I wrote these functions for my own use to help me understand how a basic
hierarchical clustering method might be implemented. It's very short (the
clustering function hc
is less than 50 lines, including comments) and easy to
experiment with, and I think it could easily be extended to other variations on
hierarchical clustering.
This implementation is less efficient than R's hclust
(written in
Fortan), both in terms of memory use and performance. But it's easy to read and
experiment with.
The clustering method is very short and proceeds somewhat differently than R's
default method, but produces output compatible with the functions associated
with hclust
.
The plotting methods for hclust
output use an ordering vector to lay the
clusters out nicely and avoid branch crossings. That code is translated
verbatim from the original Fortran in the iorder
function presented here. It
was originally written by C F. Murtagh, ESA/ESO/STECF, Garching, June 1991.

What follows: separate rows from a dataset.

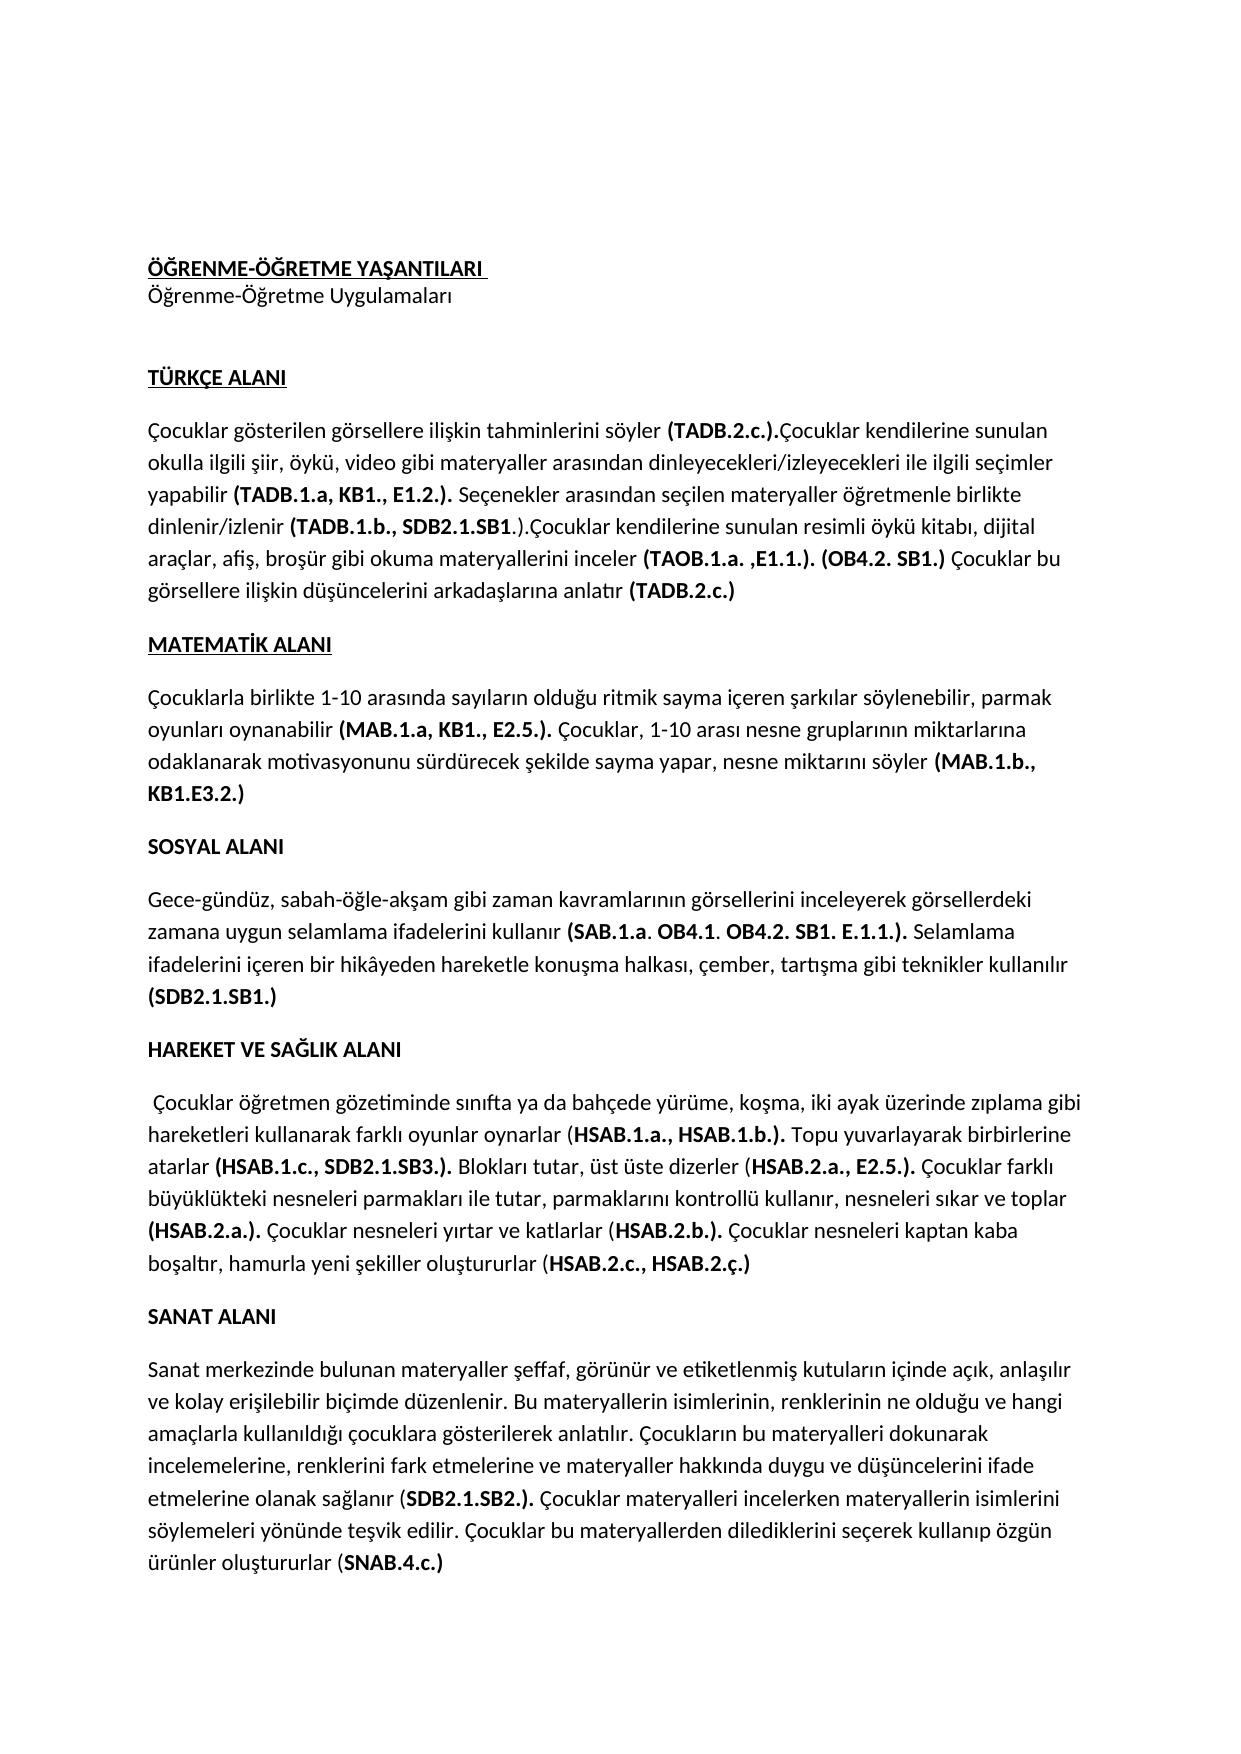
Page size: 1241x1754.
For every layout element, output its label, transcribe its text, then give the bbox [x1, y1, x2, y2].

text MATEMATİK ALANI [148, 630, 1093, 658]
text Öğrenme-Öğretme Uygulamaları [148, 282, 1093, 310]
text SOSYAL ALANI [148, 832, 1093, 860]
text Çocuklar gösterilen görsellere ilişkin tahminlerini söyler (TADB.2.c.).Çocuklar kendilerine sunulan okulla ilgili şiir, öykü, video gibi materyaller arasından dinleyecekleri/izleyecekleri ile ilgili seçimler yapabilir (TADB.1.a, KB1., E1.2.). Seçenekler arasından seçilen materyaller öğretmenle birlikte dinlenir/izlenir (TADB.1.b., SDB2.1.SB1.).Çocuklar kendilerine sunulan resimli öykü kitabı, dijital araçlar, afiş, broşür gibi okuma materyallerini inceler (TAOB.1.a. ,E1.1.). (OB4.2. SB1.) Çocuklar bu görsellere ilişkin düşüncelerini arkadaşlarına anlatır (TADB.2.c.) [148, 416, 1093, 605]
text Çocuklarla birlikte 1-10 arasında sayıların olduğu ritmik sayma içeren şarkılar söylenebilir, parmak oyunları oynanabilir (MAB.1.a, KB1., E2.5.). Çocuklar, 1-10 arası nesne gruplarının miktarlarına odaklanarak motivasyonunu sürdürecek şekilde sayma yapar, nesne miktarını söyler (MAB.1.b., KB1.E3.2.) [148, 683, 1093, 807]
text SANAT ALANI [148, 1302, 1093, 1330]
text HAREKET VE SAĞLIK ALANI [148, 1035, 1093, 1063]
text ÖĞRENME-ÖĞRETME YAŞANTILARI [148, 254, 1093, 282]
text Çocuklar öğretmen gözetiminde sınıfta ya da bahçede yürüme, koşma, iki ayak üzerinde zıplama gibi hareketleri kullanarak farklı oyunlar oynarlar (HSAB.1.a., HSAB.1.b.). Topu yuvarlayarak birbirlerine atarlar (HSAB.1.c., SDB2.1.SB3.). Blokları tutar, üst üste dizerler (HSAB.2.a., E2.5.). Çocuklar farklı büyüklükteki nesneleri parmakları ile tutar, parmaklarını kontrollü kullanır, nesneleri sıkar ve toplar (HSAB.2.a.). Çocuklar nesneleri yırtar ve katlarlar (HSAB.2.b.). Çocuklar nesneleri kaptan kaba boşaltır, hamurla yeni şekiller oluştururlar (HSAB.2.c., HSAB.2.ç.) [148, 1088, 1093, 1277]
text Sanat merkezinde bulunan materyaller şeffaf, görünür ve etiketlenmiş kutuların içinde açık, anlaşılır ve kolay erişilebilir biçimde düzenlenir. Bu materyallerin isimlerinin, renklerinin ne olduğu ve hangi amaçlarla kullanıldığı çocuklara gösterilerek anlatılır. Çocukların bu materyalleri dokunarak incelemelerine, renklerini fark etmelerine ve materyaller hakkında duygu ve düşüncelerini ifade etmelerine olanak sağlanır (SDB2.1.SB2.). Çocuklar materyalleri incelerken materyallerin isimlerini söylemeleri yönünde teşvik edilir. Çocuklar bu materyallerden dilediklerini seçerek kullanıp özgün ürünler oluştururlar (SNAB.4.c.) [148, 1355, 1093, 1576]
text TÜRKÇE ALANI [148, 363, 1093, 391]
text Gece-gündüz, sabah-öğle-akşam gibi zaman kavramlarının görsellerini inceleyerek görsellerdeki zamana uygun selamlama ifadelerini kullanır (SAB.1.a. OB4.1. OB4.2. SB1. E.1.1.). Selamlama ifadelerini içeren bir hikâyeden hareketle konuşma halkası, çember, tartışma gibi teknikler kullanılır (SDB2.1.SB1.) [148, 885, 1093, 1010]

I include an inefficient but illustrative Euclidean distance matrix function
that is different than R's built in dist
function. The clustering method
presented here can used either a full distance matrix or a sparse lower- or
upper-triangular one.
See the bottom of the source code file for an example.
Try this:
source("hc.R")
h = hclust(USArrests, "single") # standard method
h1 = hc(USArrests, "single") # our example method
And compare:
plot(h)